Consigne :: Extrayez toutes les lignes ci-dessous et reproduisez-les à l'identique, dans le même ordre.

....

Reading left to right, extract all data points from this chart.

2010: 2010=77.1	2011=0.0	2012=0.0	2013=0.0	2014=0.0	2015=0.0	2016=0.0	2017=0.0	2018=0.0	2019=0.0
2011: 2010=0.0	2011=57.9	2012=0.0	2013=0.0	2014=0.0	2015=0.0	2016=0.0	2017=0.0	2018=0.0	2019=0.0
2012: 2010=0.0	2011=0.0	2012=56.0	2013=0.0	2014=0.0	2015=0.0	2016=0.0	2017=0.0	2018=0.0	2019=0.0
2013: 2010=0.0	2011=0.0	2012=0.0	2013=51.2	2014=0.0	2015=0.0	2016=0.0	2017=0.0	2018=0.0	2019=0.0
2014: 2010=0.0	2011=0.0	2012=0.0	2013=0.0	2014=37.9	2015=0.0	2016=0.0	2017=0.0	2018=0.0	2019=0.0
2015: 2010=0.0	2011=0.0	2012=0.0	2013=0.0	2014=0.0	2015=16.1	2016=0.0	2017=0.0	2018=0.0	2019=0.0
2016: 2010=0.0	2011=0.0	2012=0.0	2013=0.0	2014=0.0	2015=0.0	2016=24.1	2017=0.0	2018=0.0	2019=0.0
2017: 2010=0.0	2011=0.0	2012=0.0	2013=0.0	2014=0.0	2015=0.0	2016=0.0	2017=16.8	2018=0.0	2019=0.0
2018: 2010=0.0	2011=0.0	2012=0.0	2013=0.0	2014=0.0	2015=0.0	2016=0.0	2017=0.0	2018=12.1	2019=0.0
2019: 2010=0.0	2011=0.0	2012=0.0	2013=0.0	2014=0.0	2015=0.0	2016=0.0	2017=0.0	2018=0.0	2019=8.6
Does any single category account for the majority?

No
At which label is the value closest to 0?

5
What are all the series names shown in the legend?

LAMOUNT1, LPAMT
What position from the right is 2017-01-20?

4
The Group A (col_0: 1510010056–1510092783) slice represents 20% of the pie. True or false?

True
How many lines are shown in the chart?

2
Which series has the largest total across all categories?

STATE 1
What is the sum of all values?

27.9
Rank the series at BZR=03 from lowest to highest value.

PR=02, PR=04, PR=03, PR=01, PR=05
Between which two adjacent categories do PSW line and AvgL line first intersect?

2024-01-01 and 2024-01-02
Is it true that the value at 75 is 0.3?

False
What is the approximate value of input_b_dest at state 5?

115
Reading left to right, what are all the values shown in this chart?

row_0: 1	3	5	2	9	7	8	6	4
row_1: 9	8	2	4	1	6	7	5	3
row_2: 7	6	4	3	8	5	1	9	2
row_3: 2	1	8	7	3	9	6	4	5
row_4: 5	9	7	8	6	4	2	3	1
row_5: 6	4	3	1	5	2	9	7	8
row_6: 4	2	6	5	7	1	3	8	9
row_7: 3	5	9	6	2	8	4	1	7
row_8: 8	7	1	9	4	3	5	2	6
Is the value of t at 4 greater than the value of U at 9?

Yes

....

Résultat obtenu ::
Reading left to right, extract all data points from this chart.

2010: 2010=77.1	2011=0.0	2012=0.0	2013=0.0	2014=0.0	2015=0.0	2016=0.0	2017=0.0	2018=0.0	2019=0.0
2011: 2010=0.0	2011=57.9	2012=0.0	2013=0.0	2014=0.0	2015=0.0	2016=0.0	2017=0.0	2018=0.0	2019=0.0
2012: 2010=0.0	2011=0.0	2012=56.0	2013=0.0	2014=0.0	2015=0.0	2016=0.0	2017=0.0	2018=0.0	2019=0.0
2013: 2010=0.0	2011=0.0	2012=0.0	2013=51.2	2014=0.0	2015=0.0	2016=0.0	2017=0.0	2018=0.0	2019=0.0
2014: 2010=0.0	2011=0.0	2012=0.0	2013=0.0	2014=37.9	2015=0.0	2016=0.0	2017=0.0	2018=0.0	2019=0.0
2015: 2010=0.0	2011=0.0	2012=0.0	2013=0.0	2014=0.0	2015=16.1	2016=0.0	2017=0.0	2018=0.0	2019=0.0
2016: 2010=0.0	2011=0.0	2012=0.0	2013=0.0	2014=0.0	2015=0.0	2016=24.1	2017=0.0	2018=0.0	2019=0.0
2017: 2010=0.0	2011=0.0	2012=0.0	2013=0.0	2014=0.0	2015=0.0	2016=0.0	2017=16.8	2018=0.0	2019=0.0
2018: 2010=0.0	2011=0.0	2012=0.0	2013=0.0	2014=0.0	2015=0.0	2016=0.0	2017=0.0	2018=12.1	2019=0.0
2019: 2010=0.0	2011=0.0	2012=0.0	2013=0.0	2014=0.0	2015=0.0	2016=0.0	2017=0.0	2018=0.0	2019=8.6
Does any single category account for the majority?

No
At which label is the value closest to 0?

5
What are all the series names shown in the legend?

LAMOUNT1, LPAMT
What position from the right is 2017-01-20?

4
The Group A (col_0: 1510010056–1510092783) slice represents 20% of the pie. True or false?

True
How many lines are shown in the chart?

2
Which series has the largest total across all categories?

STATE 1
What is the sum of all values?

27.9
Rank the series at BZR=03 from lowest to highest value.

PR=02, PR=04, PR=03, PR=01, PR=05
Between which two adjacent categories do PSW line and AvgL line first intersect?

2024-01-01 and 2024-01-02
Is it true that the value at 75 is 0.3?

False
What is the approximate value of input_b_dest at state 5?

115
Reading left to right, what are all the values shown in this chart?

row_0: 1	3	5	2	9	7	8	6	4
row_1: 9	8	2	4	1	6	7	5	3
row_2: 7	6	4	3	8	5	1	9	2
row_3: 2	1	8	7	3	9	6	4	5
row_4: 5	9	7	8	6	4	2	3	1
row_5: 6	4	3	1	5	2	9	7	8
row_6: 4	2	6	5	7	1	3	8	9
row_7: 3	5	9	6	2	8	4	1	7
row_8: 8	7	1	9	4	3	5	2	6
Is the value of t at 4 greater than the value of U at 9?

Yes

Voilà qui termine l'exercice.